# Exercise data:
━━━━━━━━

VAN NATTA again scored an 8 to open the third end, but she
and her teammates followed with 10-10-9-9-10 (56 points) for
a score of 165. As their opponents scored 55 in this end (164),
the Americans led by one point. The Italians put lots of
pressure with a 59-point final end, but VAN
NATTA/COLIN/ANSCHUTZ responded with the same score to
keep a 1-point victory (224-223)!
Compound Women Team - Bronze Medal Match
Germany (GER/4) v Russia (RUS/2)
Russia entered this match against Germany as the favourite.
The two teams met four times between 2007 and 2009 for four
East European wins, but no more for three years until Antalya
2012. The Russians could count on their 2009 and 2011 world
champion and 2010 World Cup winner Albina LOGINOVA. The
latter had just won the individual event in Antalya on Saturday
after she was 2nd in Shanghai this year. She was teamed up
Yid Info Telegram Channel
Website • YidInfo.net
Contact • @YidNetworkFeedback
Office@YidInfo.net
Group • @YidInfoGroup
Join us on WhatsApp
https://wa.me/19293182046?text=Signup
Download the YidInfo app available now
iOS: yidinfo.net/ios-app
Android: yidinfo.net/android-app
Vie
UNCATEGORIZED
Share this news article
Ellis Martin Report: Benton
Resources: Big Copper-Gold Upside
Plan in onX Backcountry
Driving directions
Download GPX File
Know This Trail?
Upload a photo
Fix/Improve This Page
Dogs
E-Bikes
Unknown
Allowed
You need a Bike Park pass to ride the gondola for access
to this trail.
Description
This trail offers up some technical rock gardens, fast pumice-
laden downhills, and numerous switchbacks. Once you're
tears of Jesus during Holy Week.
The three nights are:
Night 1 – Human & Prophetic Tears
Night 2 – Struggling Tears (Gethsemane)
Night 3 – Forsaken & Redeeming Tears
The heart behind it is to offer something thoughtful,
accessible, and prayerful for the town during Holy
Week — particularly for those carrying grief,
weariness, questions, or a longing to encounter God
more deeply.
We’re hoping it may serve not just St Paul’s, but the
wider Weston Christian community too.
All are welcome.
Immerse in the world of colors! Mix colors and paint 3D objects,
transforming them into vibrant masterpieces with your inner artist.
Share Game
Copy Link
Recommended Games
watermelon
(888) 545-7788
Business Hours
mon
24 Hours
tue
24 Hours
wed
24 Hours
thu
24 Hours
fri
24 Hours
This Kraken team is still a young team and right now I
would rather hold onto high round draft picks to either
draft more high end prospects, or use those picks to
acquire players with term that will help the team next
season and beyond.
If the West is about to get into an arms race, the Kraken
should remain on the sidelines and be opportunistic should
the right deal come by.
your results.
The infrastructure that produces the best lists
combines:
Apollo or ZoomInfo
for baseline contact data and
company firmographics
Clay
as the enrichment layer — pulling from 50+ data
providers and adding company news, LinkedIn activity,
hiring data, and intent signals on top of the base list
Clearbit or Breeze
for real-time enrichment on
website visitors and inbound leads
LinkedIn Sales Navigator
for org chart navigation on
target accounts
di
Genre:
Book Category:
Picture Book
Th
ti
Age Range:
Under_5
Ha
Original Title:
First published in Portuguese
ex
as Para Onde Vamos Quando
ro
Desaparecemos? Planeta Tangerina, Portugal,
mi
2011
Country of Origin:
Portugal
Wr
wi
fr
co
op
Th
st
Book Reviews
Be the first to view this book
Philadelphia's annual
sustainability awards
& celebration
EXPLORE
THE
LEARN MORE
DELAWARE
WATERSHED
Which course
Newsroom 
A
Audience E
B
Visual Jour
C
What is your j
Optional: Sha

━━━━━━━━

# To do:
Report each line in the data above that holds the word "three" by copying it.

# Expected answer:
East European wins, but no more for three years until Antalya
The three nights are:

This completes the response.